L’Iran développe ses forces supplétives chiites en Irak en vue de leur déploiement partout ailleurs dans la région
L’Iran a, dorénavant, mis en place des milliers de miliciens chiites en Irak qui peuvent être utilisés en tant que force permanente dans la réigon, que Téhéran pourra déployer vers les points chauds en Syrie, au Yémen et partout ailleurs, selon les analystes.
Il y a environ 80.000 combattants sous la direction de l’Iran dans les Brigades du Hezbollah, l’Organisation Badr et d’autres groupes qui tombent sous la coupe de la coordination approuvée par l’Irak, le groupe connu sous le nom de Forces de Mobilisation Populaire.

« Il y a une énorme poussée, parmi les principaux dirigeants de ces milices, visant à sanctuariser les Forces de Mobilisation Populaires, en tant que force de sécurité permanente », affirme Patrick Martin, un analyste militaire au sein de l’Institut d’Etude de la Guerre, organisme à but non-lucratif à Washington. « Cela permettrait effectivement aux personnalités dirigeantes d’avoir leur mot à dire de façon bien plkus conséquente, ainsi que l’accès aux ressources de Téhéran, un sens de leur légitimité, d’une telle façon qu’ils n’ont pas encore eu l’occasion de l’éprouver jusqu’à présent ».

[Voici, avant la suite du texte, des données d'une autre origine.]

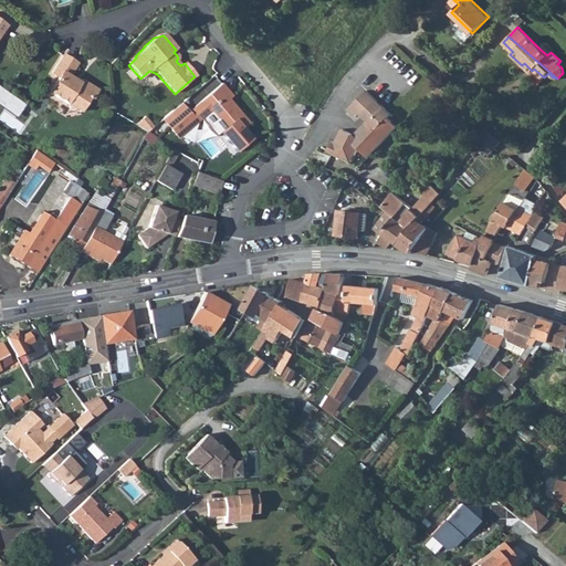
[(56,76),(48,91),(66,103),(67,105),(67,107),(72,109),(75,109),(79,112),(87,97),(90,98),(96,88),(81,79),(77,83),(73,81),(74,79),(70,75),(77,63),(63,53),(51,72),(56,76)]
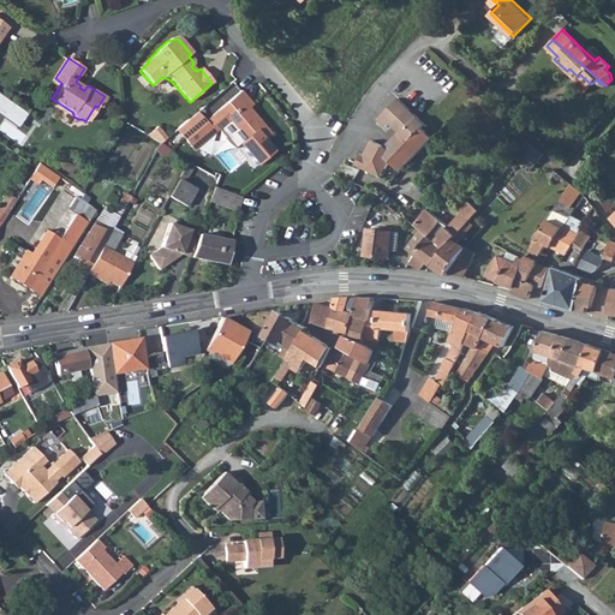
[(263,141),(258,133),(264,127),(248,107),(250,105),(239,91),(204,121),(196,114),(177,132),(193,153),(218,133),(216,131),(225,124),(233,133),(237,130),(244,139),(238,144),(257,166),(273,151),(263,141)]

Martin affirme que les forces chiites « ne sont pas sous le commandement du gouvernement irakien, elles sont vraiment bon marché à entretenir et ont un aspect modulaire, tel que l’Iran peut à tout moment les transformer et les treansférer pour les déployer rapidement sur d’autres terrains qui requiert de la maind’oeuvre [cela s’est vu précédemment sur le Golan avec des milices pakistano-afghanes, visiblement encore pas trop à leur aise. Avec de la reprise en main, cela pourrait changer].

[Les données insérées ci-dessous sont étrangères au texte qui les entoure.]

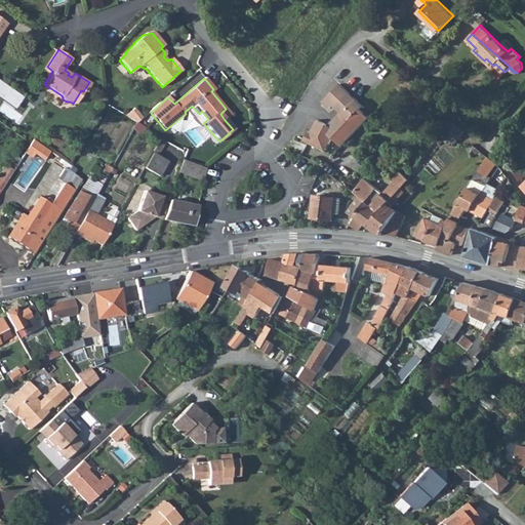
[(0,80),(0,96),(15,108),(24,96),(0,80)]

Les Forces de Mobilisation Populaires sont actuellement déployées autour de Mossoul et de Tel Afar et ont pour mission de contribuer à chasser du pays le groupe terroriste islamiste sunnite de Daesh.
A long terme, cependant, les groupes chiites appuyés par l’Iran, qui sont guidés par des conseillers des Brigades Al Quds des Gardiens de la Révolution Islamique (CGRI) » sont orientés de telle façon que la Communauté des Renseignements américaine perçoit comme la volonté de Téhéran de dominer la région et d’émousser l’influence américaine », écrit Rowan Scarborough, correspondant pour les questions de sécurité pour le Washington Times, le 21 novembre.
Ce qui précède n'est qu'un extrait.